The conflict between Israel and the Arab world is one of the most intractable in history. Negotiations to create a Palestinian state have faltered repeatedly, and recently Benjamin Netanyahu’s fifth government announced its intention to annex the West Bank, bolstered by the Trump administration breaking with convention to not only turn a blind eye but enable the move. However, steps towards peace in the region are emerging from an unexpected source; Israel’s Arab neighbours, particularly the oil-rich Gulf monarchies Saudi Arabia and the United Arab Emirates. These states have traditionally sided with the Palestinian cause, while Israel’s animosity towards them stems from their support for, and contribution to efforts to delegitimise and even attack the Jewish state. The Arab League also placed a trade boycott on Israel upon its founding. As recently as 2000, Saudi Arabia forced Qatar to close its Israeli trade office. Yet diplomatic relations have thawed in recent years, with representatives from Israel and Arab states conducting public meetings, and pursuing military and diplomatic cooperation. The Arab League’s boycott is now only sporadically enforced.
The most apparent reason for this is the shared threat from Iran, due to its support of proxy groups such as Hamas and the Houthis, and its tussling for the leadership of the Muslim world with the Gulf states.
However, the pursuit of economic modernisation and technology is also a major driver behind the détente. A former diplomat from the UAE stated that if not for the negative optics that a public relationship with Israel would carry, his country would pursue public ties, because “we need their military equipment and technology”. In October 2018 Israel sold $250 million worth of Israeli espionage technology to Saudi Arabia, which included the most advanced material Israel has sold to an Arab state, as well as a version of the Iron Dome anti-missile system, to aid in its defence against rockets from Yemen. An Israeli firm, AGT International provided $800m worth of electronic fences and surveillance equipment to protect UAE borders and oilfields. Similarly, Saudi Arabia has bought spyware and surveillance equipment from firms such as the NSO Group, which provided the Pegasus software used to spy on the murdered journalist, Jamal Khashoggi. Exchanges between Israel and the Gulf states are not limited to goods, as Israeli businesspeople are increasingly being given permission to visit the kingdoms.
Saudi Arabia and the UAE rely on outside access to technology because of their economies’ reliance on the oil sector. Since the oil boom of the late 20th century, a substantial amount of state revenue has derived from external rent, the profits from selling their ample oil supply. This has led to underinvestment in their manufacturing and service sectors.

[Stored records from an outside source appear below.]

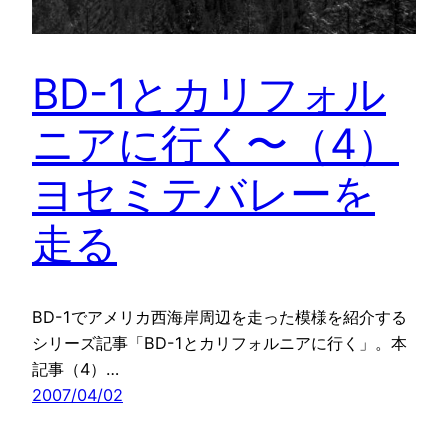
BD-1とカリフォル
ニアに行く〜（4）
ヨセミテバレーを
走る
BD-1でアメリカ西海岸周辺を走った模様を紹介する
シリーズ記事「BD-1とカリフォルニアに行く」。本
記事（4）…
2007/04/02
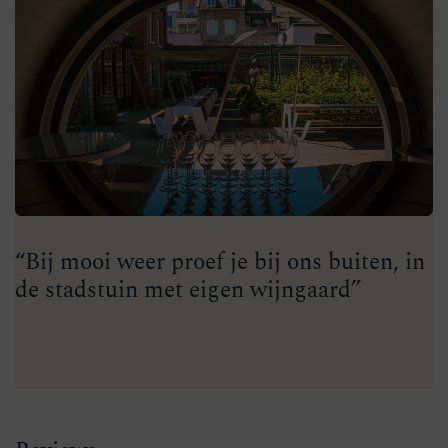
“Bij mooi weer proef je bij ons buiten, in
de stadstuin met eigen wijngaard”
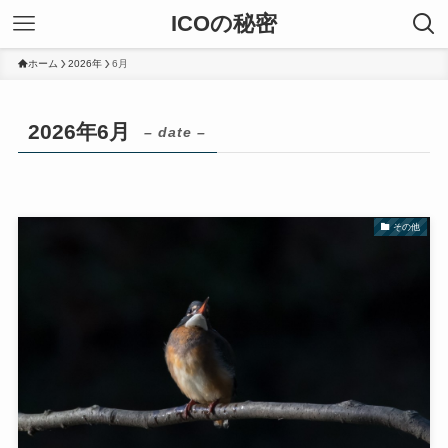
ICOの秘密
ホーム
2026年
6月
2026年6月
– date –
その他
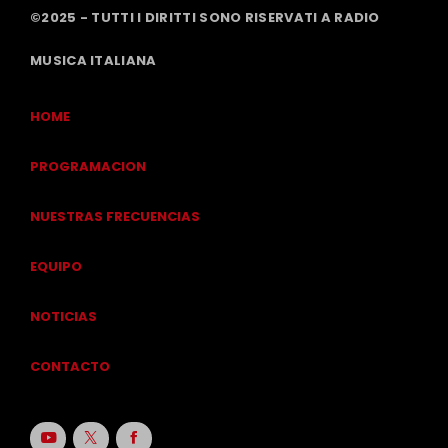
©2025 - TUTTI I DIRITTI SONO RISERVATI A RADIO
MUSICA ITALIANA
HOME
PROGRAMACION
NUESTRAS FRECUENCIAS
EQUIPO
NOTICIAS
CONTACTO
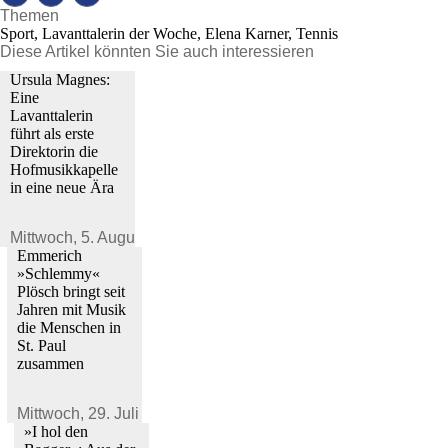
Themen
Sport, Lavanttalerin der Woche, Elena Karner, Tennis
Diese Artikel könnten Sie auch interessieren
Ursula Magnes:
Eine
Lavanttalerin
führt als erste
Direktorin die
Hofmusikkapelle
in eine neue Ära
Mittwoch,
5. August 2026
Emmerich
»Schlemmy«
Plösch bringt seit
Jahren mit Musik
die Menschen in
St. Paul
zusammen
Mittwoch,
29. Juli 2026
»I hol den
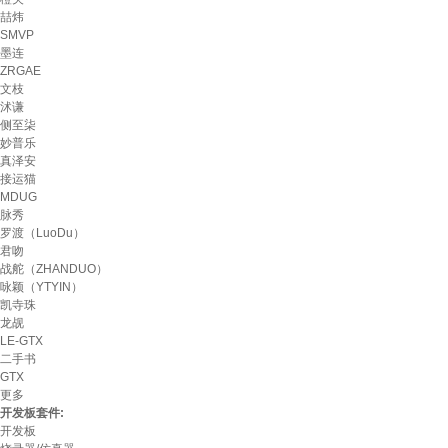
喆炜
SMVP
墨连
ZRGAE
文枝
沭谦
侧至柒
妙普乐
真泽安
接运猫
MDUG
脉秀
罗渡（LuoDu）
君吻
战舵（ZHANDUO）
咏颖（YTYIN）
凯寺珠
龙觇
LE-GTX
二手书
GTX
更多
开发板套件:
开发板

However, in the wake of dwindling oil supplies and terrorist attacks on infrastructure, both states are attempting to diversify their economies. Higher education at universities such as King Abdullah University of Science and Technology and United Arab Emirates University is heavily focused on science, technology and business skills, in order to equip the Saudi workforce’s skills for a post-oil world, and the UAE Vision 2021 and Saudi Vision 2030 diversification plans revolve heavily around transitioning into high-tech economies.
Furthermore, episodes of political dissent in both states have been preceded by collapses in the price of oil, which threatens their ability to provide services and employment for their citizens. To avert this, they require access to surveillance technology and sophisticated AI which will better enable the state to carry out its duties.
Israel is well suited to pick up the Gulf states’ technological deficiencies. According to the Tony Blair Institute, Israel has a comparative advantage in high-end technical products. It is ranked as the fifth most innovative country by the Bloomberg Innovation Index and has the highest ratio of research and development spending to GDP in the world. Mandatory service in the IDF and admission into elite combat or intelligence units is said to foster potential entrepreneurs with the skills, contacts and creativity to benefit them in the private sector.
The rapprochement is not without challenges. Israeli exports to the Gulf states have to be directed through third-party countries such as Jordan and Turkey, and it is unlikely that any major diplomatic overtures are in the pipelines. Popular opinion in the Arab world remains firmly against Israel; the Gulf states abandoning this position would empower Iran, its regional proxies and extremist Sunnis. Until a satisfactory peace agreement is reached with the Palestinians, the Gulf states will make sure to keep Israel at arm’s length.